Sanderson contends that there's nothing unconservative in turning Uncle Sam into the Sportsman-in-Chief:
In the end, this debate over college football reform offers no evidence of "government takeover" and casts no doubt on Congressman Barton's adherence to conservative principles. Instead, it exposes the need for fewer knee-jerk reactions and more thoughtful analysis to prevent conservatism from becoming simply a "philosophy of no" in a time of truly heinous government intrusions.
So the answer so "truly heinous government intrusions" apparently is another heinous government intrusion. Makes sense in a Washington-sort-of-way.
The issue is not really what is "conservative." After all, President George W. Bush claimed to be a conservative while busting the budget, expanding the welfare state, and centralizing power in Washington. Taking over college football would have been just a small extension of federal authority for his administration.

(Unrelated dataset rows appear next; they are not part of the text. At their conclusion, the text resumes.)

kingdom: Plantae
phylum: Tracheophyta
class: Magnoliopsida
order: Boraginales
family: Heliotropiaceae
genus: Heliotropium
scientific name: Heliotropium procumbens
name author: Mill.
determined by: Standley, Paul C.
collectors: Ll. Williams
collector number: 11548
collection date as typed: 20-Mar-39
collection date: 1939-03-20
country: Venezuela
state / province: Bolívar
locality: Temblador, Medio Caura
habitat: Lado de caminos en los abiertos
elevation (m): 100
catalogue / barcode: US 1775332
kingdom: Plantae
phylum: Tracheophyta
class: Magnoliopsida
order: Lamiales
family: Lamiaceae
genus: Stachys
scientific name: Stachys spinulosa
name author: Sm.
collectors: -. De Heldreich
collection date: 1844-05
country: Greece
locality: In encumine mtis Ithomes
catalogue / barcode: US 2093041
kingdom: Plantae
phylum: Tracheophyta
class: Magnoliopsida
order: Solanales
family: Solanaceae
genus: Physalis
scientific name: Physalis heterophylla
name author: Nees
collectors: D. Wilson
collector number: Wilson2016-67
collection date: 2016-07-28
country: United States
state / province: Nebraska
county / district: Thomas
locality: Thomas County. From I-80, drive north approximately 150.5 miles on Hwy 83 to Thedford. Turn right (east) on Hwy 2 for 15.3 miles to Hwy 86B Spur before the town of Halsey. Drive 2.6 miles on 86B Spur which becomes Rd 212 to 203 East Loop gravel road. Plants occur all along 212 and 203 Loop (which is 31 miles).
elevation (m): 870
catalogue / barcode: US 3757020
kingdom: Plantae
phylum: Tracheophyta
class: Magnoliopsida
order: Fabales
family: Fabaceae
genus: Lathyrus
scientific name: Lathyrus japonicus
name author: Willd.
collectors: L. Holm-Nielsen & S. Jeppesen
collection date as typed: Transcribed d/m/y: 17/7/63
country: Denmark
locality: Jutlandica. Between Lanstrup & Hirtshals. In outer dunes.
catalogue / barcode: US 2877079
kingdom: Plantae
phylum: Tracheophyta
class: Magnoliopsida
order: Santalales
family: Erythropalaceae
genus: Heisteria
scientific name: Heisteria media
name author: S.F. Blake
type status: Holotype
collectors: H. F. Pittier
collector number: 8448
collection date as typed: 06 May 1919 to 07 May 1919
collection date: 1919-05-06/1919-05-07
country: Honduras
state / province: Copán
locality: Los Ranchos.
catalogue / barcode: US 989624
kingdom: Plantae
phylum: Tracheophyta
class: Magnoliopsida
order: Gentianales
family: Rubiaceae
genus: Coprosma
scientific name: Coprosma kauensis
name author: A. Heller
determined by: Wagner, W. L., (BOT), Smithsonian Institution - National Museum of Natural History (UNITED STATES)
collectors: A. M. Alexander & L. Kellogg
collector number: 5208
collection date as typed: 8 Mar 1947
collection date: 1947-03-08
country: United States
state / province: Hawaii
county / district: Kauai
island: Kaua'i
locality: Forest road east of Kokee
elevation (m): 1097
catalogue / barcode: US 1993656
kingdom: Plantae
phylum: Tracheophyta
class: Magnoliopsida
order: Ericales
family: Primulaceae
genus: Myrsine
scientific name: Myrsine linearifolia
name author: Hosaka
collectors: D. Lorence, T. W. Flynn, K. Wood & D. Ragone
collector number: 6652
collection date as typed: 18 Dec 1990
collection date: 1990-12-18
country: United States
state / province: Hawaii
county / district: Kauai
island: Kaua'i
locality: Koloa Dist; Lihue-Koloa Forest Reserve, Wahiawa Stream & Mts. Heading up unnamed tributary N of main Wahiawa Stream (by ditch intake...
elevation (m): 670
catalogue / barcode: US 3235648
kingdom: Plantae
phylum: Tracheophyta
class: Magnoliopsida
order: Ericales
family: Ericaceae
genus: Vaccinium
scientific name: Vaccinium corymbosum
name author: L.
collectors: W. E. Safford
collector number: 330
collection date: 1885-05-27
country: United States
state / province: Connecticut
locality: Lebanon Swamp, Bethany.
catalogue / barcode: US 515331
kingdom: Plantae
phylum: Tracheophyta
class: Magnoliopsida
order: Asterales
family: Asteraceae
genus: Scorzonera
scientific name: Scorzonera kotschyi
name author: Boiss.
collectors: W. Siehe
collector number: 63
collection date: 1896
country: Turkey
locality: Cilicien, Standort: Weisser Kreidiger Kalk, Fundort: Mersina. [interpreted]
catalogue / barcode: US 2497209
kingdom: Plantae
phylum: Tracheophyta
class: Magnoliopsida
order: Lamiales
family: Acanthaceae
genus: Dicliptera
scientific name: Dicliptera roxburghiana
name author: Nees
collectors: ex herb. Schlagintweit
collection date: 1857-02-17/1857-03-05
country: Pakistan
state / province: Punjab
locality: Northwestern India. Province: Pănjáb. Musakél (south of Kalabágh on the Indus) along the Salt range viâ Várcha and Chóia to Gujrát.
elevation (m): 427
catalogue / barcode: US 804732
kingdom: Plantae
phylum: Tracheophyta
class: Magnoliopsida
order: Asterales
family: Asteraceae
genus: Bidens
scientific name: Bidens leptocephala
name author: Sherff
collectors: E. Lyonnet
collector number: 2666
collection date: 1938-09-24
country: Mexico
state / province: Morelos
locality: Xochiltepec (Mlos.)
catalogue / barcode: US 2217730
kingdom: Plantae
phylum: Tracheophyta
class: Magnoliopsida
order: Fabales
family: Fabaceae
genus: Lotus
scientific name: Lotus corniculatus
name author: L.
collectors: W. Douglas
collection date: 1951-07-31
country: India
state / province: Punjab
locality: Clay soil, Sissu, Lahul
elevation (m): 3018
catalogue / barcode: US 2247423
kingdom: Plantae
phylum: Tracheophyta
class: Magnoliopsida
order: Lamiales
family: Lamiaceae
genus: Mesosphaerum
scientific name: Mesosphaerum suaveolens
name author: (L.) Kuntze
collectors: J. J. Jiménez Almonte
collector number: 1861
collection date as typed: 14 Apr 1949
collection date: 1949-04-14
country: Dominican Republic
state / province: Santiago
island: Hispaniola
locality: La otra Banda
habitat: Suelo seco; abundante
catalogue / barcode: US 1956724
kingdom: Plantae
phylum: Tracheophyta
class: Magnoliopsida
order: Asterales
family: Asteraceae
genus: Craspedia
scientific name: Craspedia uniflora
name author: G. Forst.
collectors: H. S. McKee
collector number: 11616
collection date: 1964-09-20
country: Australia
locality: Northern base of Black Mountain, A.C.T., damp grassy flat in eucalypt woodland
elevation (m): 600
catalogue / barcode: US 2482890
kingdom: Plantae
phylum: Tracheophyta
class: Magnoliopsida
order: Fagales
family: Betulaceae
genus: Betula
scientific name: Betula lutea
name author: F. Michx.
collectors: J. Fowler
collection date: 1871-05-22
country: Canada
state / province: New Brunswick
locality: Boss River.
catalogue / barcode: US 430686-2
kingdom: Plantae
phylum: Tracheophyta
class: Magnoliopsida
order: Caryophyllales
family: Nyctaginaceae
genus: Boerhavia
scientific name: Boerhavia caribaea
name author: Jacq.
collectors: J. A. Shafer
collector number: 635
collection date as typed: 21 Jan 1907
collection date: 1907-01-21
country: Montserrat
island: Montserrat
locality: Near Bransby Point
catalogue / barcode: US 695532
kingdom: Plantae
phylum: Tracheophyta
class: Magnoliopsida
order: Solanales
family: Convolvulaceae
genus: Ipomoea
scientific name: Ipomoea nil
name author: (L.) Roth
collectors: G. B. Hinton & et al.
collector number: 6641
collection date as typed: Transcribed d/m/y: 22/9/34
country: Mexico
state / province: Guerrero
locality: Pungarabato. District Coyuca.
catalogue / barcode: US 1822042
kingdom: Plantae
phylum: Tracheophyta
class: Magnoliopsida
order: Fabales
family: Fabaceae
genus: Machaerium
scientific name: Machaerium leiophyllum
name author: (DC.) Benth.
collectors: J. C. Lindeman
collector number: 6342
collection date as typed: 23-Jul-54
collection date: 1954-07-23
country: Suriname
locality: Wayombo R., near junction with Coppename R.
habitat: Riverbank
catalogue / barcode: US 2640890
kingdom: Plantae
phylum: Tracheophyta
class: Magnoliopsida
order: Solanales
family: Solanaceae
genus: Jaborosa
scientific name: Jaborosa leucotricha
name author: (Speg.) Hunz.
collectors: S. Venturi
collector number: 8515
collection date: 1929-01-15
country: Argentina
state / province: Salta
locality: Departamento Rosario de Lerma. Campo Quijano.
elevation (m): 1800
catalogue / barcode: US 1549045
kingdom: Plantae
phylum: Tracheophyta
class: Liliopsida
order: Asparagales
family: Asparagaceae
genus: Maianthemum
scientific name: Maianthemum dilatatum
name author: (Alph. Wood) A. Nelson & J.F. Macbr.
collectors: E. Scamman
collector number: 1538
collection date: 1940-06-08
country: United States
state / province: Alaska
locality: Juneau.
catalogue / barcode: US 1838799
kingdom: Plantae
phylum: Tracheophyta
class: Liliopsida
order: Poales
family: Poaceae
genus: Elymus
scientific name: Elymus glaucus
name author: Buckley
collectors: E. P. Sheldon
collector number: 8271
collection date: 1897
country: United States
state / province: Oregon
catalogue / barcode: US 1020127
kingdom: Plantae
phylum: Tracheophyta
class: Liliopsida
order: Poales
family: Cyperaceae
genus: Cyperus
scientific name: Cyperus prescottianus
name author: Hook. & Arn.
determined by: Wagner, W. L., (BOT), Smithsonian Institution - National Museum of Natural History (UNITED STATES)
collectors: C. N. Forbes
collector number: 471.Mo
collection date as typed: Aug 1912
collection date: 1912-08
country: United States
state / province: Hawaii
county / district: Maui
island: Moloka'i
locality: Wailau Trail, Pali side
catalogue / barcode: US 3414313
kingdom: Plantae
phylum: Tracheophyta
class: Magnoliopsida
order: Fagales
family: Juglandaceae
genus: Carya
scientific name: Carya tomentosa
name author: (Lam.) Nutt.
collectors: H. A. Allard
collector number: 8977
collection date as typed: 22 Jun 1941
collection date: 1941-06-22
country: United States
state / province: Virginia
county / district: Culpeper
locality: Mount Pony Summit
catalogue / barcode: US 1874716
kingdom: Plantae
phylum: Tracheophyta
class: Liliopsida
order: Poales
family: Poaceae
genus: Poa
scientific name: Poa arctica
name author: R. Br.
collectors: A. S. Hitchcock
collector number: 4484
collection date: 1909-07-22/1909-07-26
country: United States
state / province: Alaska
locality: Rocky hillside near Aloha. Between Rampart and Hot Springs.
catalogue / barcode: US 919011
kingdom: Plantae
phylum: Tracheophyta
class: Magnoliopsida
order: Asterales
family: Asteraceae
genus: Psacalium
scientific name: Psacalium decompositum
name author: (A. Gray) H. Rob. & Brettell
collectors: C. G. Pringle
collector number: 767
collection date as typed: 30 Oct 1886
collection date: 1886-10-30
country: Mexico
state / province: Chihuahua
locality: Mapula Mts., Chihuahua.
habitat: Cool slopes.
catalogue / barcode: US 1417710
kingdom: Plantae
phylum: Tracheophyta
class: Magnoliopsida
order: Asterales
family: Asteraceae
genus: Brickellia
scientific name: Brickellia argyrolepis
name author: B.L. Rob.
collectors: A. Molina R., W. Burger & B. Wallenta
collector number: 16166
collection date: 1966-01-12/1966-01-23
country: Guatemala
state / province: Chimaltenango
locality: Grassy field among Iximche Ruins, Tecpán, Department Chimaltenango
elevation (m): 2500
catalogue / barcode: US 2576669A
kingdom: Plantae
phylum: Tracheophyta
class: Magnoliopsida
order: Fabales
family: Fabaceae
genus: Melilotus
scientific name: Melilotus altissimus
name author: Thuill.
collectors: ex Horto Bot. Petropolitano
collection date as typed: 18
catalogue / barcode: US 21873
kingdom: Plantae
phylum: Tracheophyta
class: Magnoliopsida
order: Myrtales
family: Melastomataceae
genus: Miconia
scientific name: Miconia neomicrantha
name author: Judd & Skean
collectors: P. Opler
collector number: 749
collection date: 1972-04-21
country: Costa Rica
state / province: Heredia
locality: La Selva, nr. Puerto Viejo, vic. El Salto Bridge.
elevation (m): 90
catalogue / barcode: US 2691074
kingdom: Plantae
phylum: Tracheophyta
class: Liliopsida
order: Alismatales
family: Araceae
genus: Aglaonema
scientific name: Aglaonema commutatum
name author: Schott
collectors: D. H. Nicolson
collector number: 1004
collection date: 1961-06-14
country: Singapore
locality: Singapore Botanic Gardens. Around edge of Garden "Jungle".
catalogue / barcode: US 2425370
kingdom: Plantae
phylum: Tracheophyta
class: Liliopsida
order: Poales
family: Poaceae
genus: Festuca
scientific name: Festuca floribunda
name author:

The essential question is: do we believe in limited government and individual rights? If we believe there are some things in life that are not matters of public policy, then sports should be one of them. And if we believe there are individual liberties protected from government interference, then organizing sports should be one. I don't have the slightest idea whether the BCS makes sense. But I do know that "fixing" the BCS is not the federal government's responsibility.
It is time for us to respond with a very loud and insistent "no" to new proposals for additional "heinous government intrusions," no matter how well-intentioned they might seem to be.